The following function is what I want:

>>> f(h=3, w=3, q=1)
[[1, 0, 0],
[0, 0, 0],
[0, 0, 0]]
>>> f(h=3, w=3, q=2)
[[1, 1, 0],
[0, 0, 0],
[0, 0, 0]]
>>> f(h=3, w=3, q=5)
[[1, 1, 0],
[1, 1, 0],
[1, 0, 0]]
>>> f(h=4, w=4, q=10)
[[1, 1, 1, 1],
[1, 1, 1, 0],
[1, 1, 0, 0],
[1, 0, 0, 0]]

(I will use it for a batch of image with the shape of [b, c, h, w].)

How can I implement the above function in an efficient form by using PyTorch? Or can I obtain a similar efficient function in another way?

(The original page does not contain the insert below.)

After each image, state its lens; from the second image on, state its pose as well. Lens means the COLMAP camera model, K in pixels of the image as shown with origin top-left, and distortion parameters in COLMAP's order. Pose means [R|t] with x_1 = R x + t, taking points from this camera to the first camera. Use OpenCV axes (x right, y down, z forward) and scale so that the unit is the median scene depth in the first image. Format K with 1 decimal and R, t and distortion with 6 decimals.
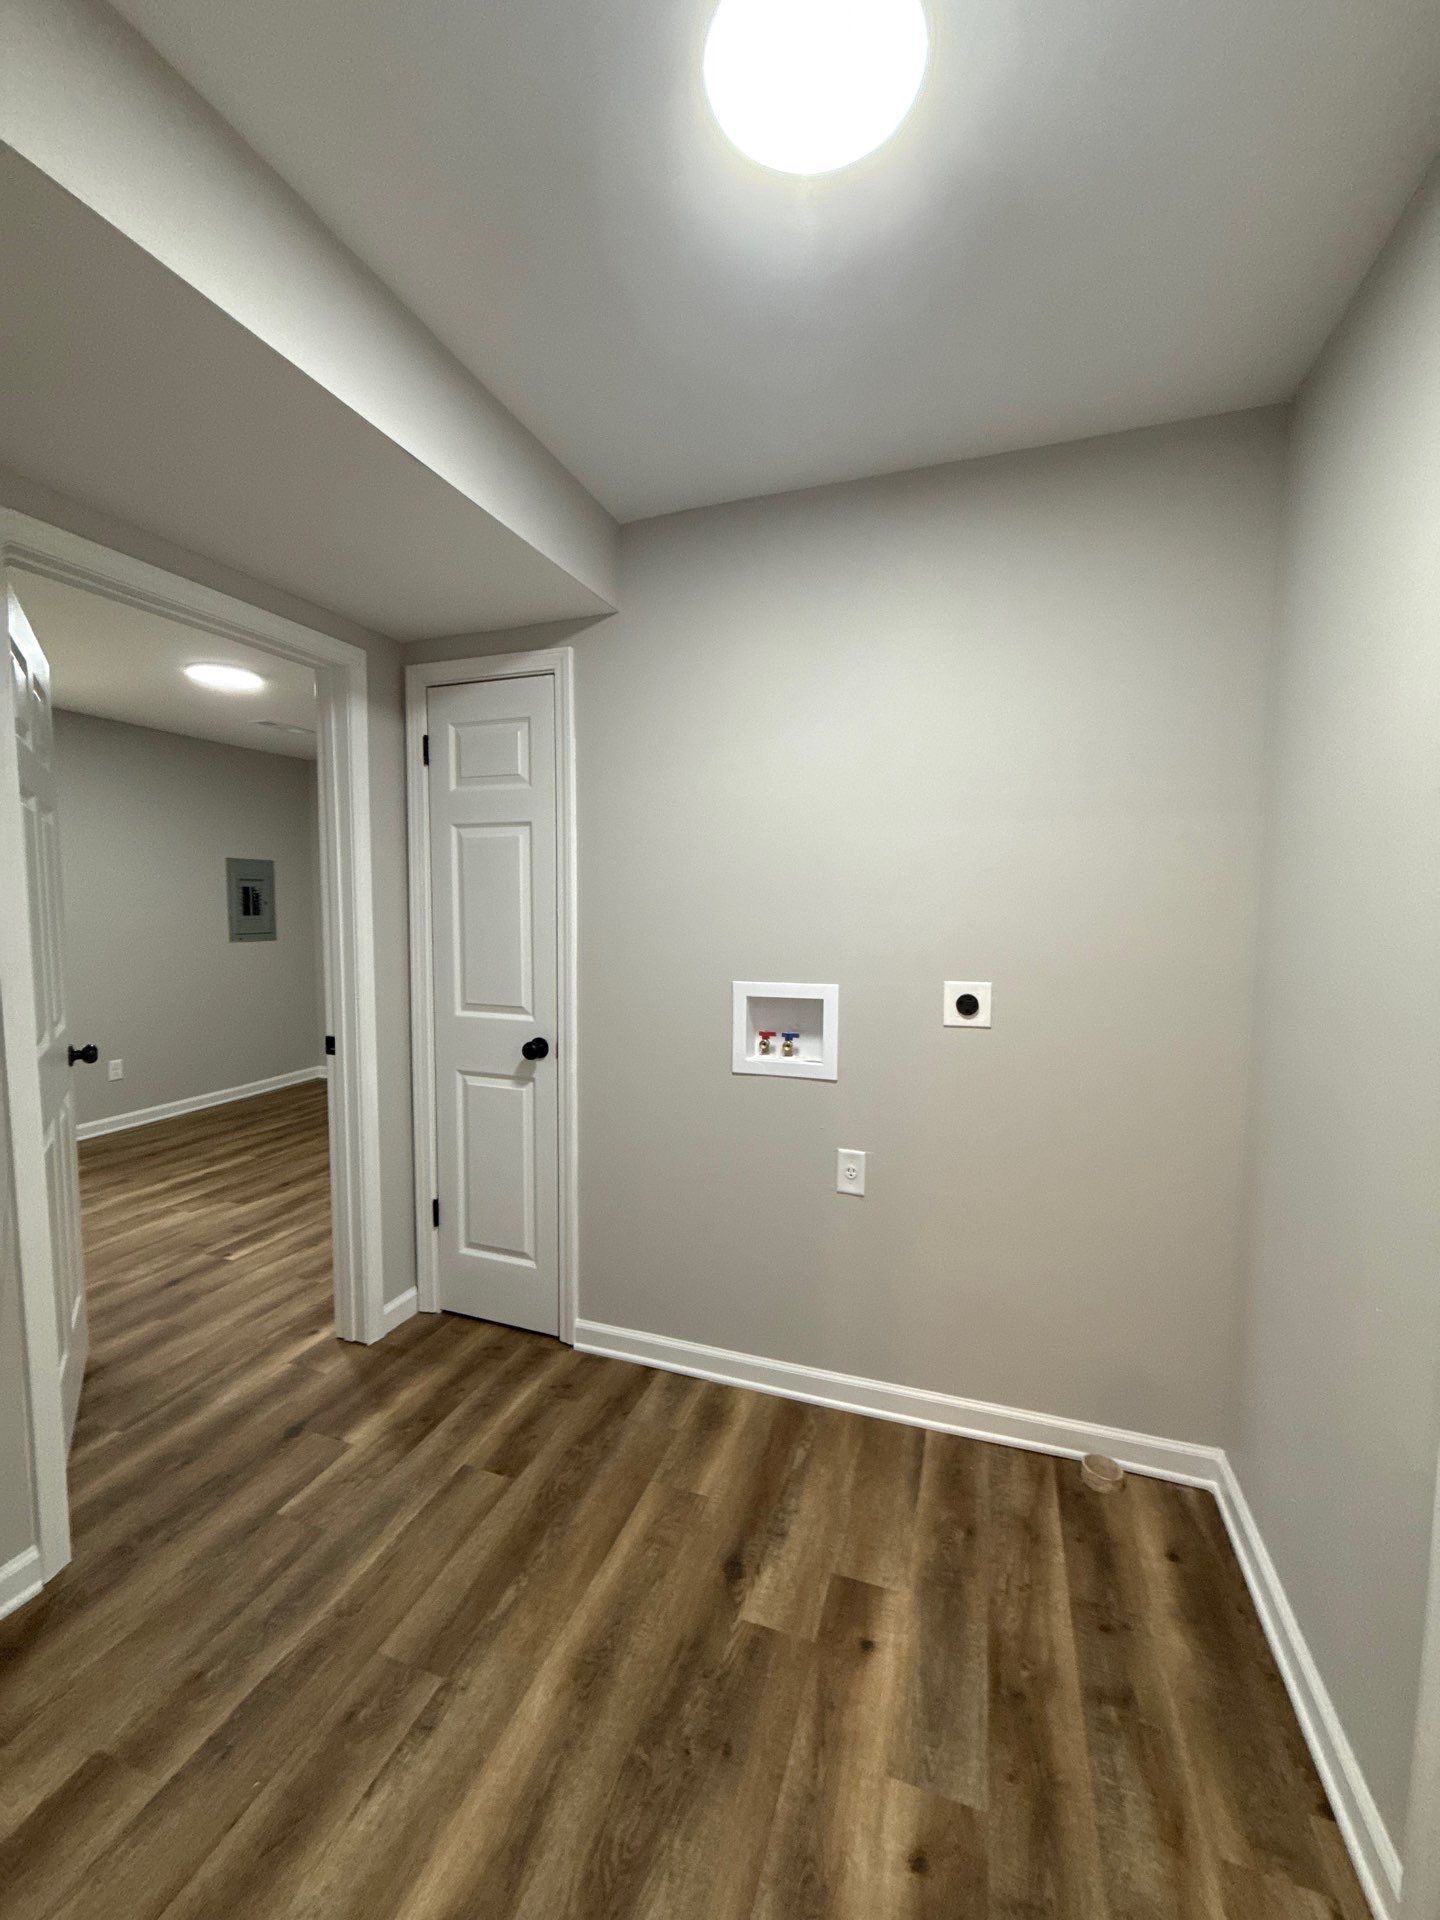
lens RADIAL K [[781.3, 0, 709.9], [0, 781.3, 964.9], [0, 0, 1]] dist [0.000211, -0.015148]
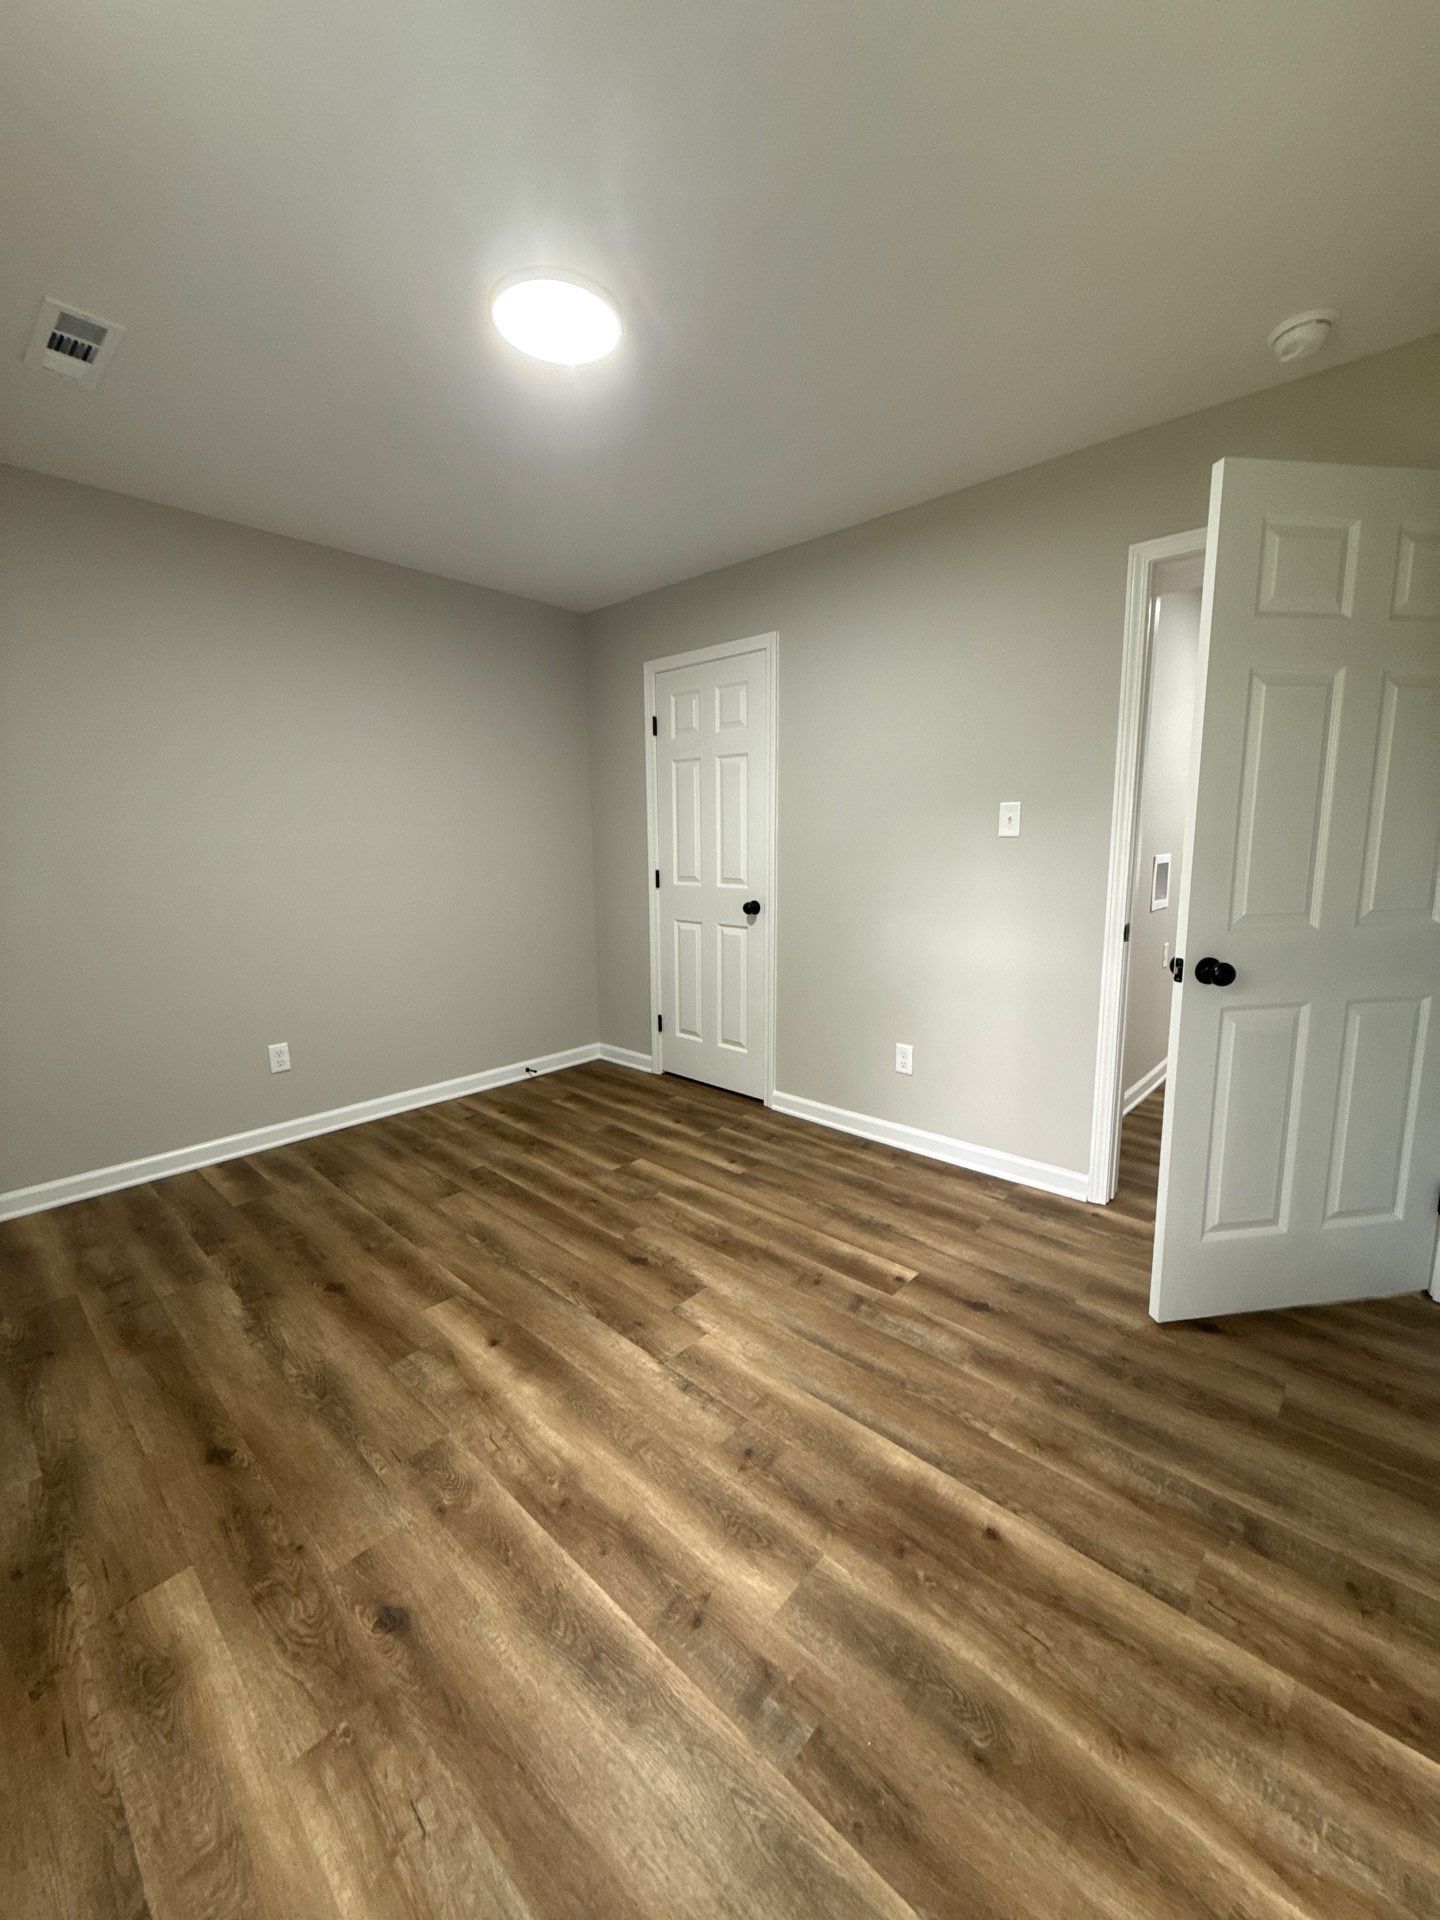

P.S. I know I can implement the above function by some for-loops, but the obtained function may be too inefficient for me. Since I want to generate multiple masks in each network forwarding process, a real-time fast function implementation is appealing for me.

It seems that I resolved this problem by myself. The following code seems to be competent for meeting my requirements:

import torch, random
from functools import lru_cache

@lru_cache(maxsize=None)
def get_zigzag_ordered_indices(h=8, w=8):
    x, y = [], []
    x1, x2, y1, y2 = 0, 0, 0, 0
    flag = True
    while x2 < h or y1 < w:
        if flag:
            x = [*x, *range(x1, x2 - 1, -1)]
            y = [*y, *range(y1, y2 + 1)]
        else:
            x = [*x, *range(x2, x1 + 1)]
            y = [*y, *range(y2, y1 - 1, -1)]
        flag = not flag
        x1, y1 = (x1 + 1, 0) if (x1 < h - 1) else (h - 1, y1 + 1)
        x2, y2 = (0, y2 + 1) if (y2 < w - 1) else (x2 + 1, w - 1)
    return x, y

@lru_cache(maxsize=None)
def get_zigzag_truncated_indices(h=8, w=8, q=6):
    if random.randint(0, 1):
        x, y = get_zigzag_ordered_indices(h, w)
    else:
        y, x = get_zigzag_ordered_indices(w, h)
    return x[:q], y[:q]

@lru_cache(maxsize=None)
def get_mask_DCT(h=8, w=8, q=6, device='cuda'):
    mask_DCT = torch.zeros(1, 1, h, w, device=device)
    DCT_x, DCT_y = get_zigzag_truncated_indices(h, w, q)
    mask_DCT[:, :, DCT_x, DCT_y] = 1
    return mask_DCT

print(get_mask_DCT())

Is there a more efficient PyTorch implementation?